昨今、大企業がコーポレート・ベンチャー・キャピタル(CVC)を設立する動きが目立っている。ベンチャー企業とのオープンイノベーションを推進するための手段としてCVCファンドを設立し、ベンチャー企業に投資したものの、思ったように事業シナジーを創出できず、オープンイノベーションが進まないといったケースも多い。そこで、CVCファンドを通じてベンチャー企業との事業シナジーを創出する上で欠かせない、3つの視点を提示したい。

投資するだけでは
成果は生まれない

青木義則(AOKI,YOSHINORI)
PwCアドバイザリーのディールズストラテジー部門のリーダーとして、M&A戦略からビジネスデューデリジェンス、統合後の戦略再構築など、M&Aにかかる戦略課題を中心にクライアント企業を総合的に支援している。博士(工学)。

 筆者は、これまでのCVCファンド運用サポートの経験から、CVCファンドを運用する大企業がベンチャー企業との事業シナジー創出において成果を出すためには、以下の3つの視点を持つことが肝要だと考えている。

①目的は明確になっているか

 多くのCVC関係者は、事業シナジー創出を目的としてCVCファンドを設立したと語るが、そこからさらに一歩踏み込んで考えを深めてみてほしい。

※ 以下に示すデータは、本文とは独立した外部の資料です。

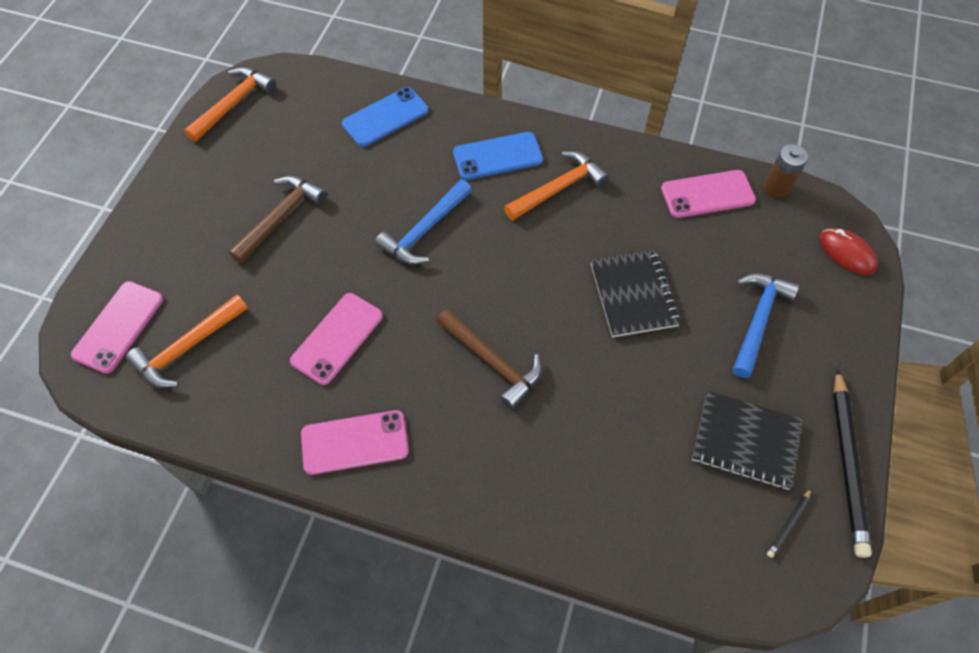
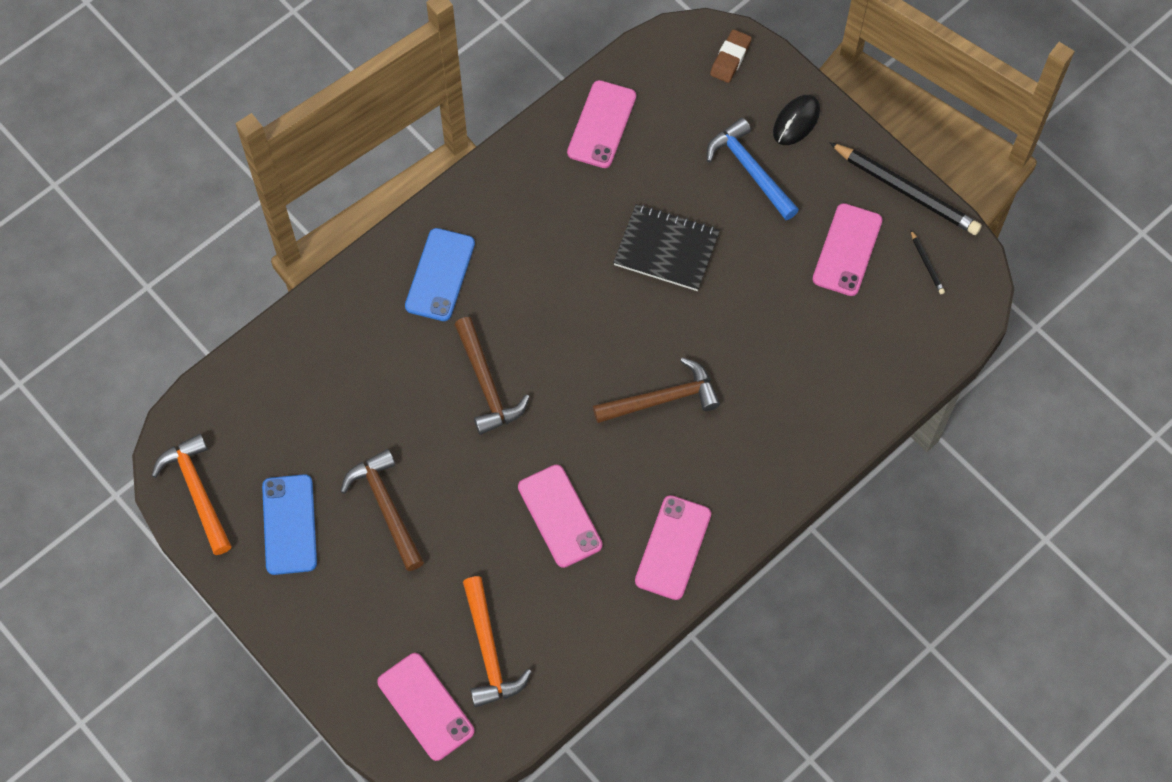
camera: 60 degrees left, 5 degrees up
(385, 117) = (319, 351): blue phone -> blue phone (289, 524)
(425, 230) = (487, 384): blue hammer -> brown hammer
(558, 188) = (513, 244): orange hammer -> none
(745, 441) = (847, 250): black notebook -> pink phone
(776, 188) = (631, 65): brown battery -> none
(834, 333) = (796, 121): none -> black mouse
(846, 253) = (730, 58): red mouse -> brown eraser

 たとえば、「どのような新規事業を立ち上げたいのか」「対象となる事業領域はどこか」「要素技術や人材を獲得する目的での投資も含むのか」など、可能な限りイメージを具体化してみてほしい。

 このように「目的」の検討を深めることによって、投資対象のイメージがより具体化する。逆に、対象イメージが曖昧なまま投資を行うと、投資そのものが目的化してしまい、投資実績の案件数は積み上がるものの、何を狙ったファンドなのかよくわからないポートフォリオとなってしまう危険性がある。

 次に、CVCファンドの目的である事業シナジーと、ファンドとしての財務リターンの関係についても、考えてみたい。

 我々の調査 では、CVC実務担当者の約半数が事業シナジーと財務リターンの両方を求めていると回答した。財務リターンを求めるのであれば、その基準や、事業シナジーとの優先順位を明確にしておかないと、投資の意思決定において判断がぶれてしまう。「技術は良いけど儲からなさそう」「儲かりそうだけど事業シナジーが弱い」といった議論が毎回繰り返され、案件ごとに場当たり的な意思決定が下されていく(または、どの案件も意思決定できない)リスクが生じる。

※ PwCアドバイザリー合同会社「CVC実態調査2017」。日本国内のCVC実務従事者を対象にしたアンケート調査。

 ベンチャー投資に不慣れな場合などは、財務リターンの基準設定が難しいかもしれないが、ベンチャー投資はリスクが高アセットなので、最初は小さく始めてその中からうまくいきそうな会社を大きくするといったアプローチでリスクコントロールを図ることは、念頭に置いておいたほうがいい。

 また、財務リターンをまったく無視するのもお勧めできない。投資先が破たんしてしまえば、そもそも事業シナジーの実現は不可能である点を肝に銘じておくべきであろう。

 加えて、財務リターンがなければファンドとしての持続可能性を担保できず、経営陣が代わった際などに真っ先に清算の対象となりかねない。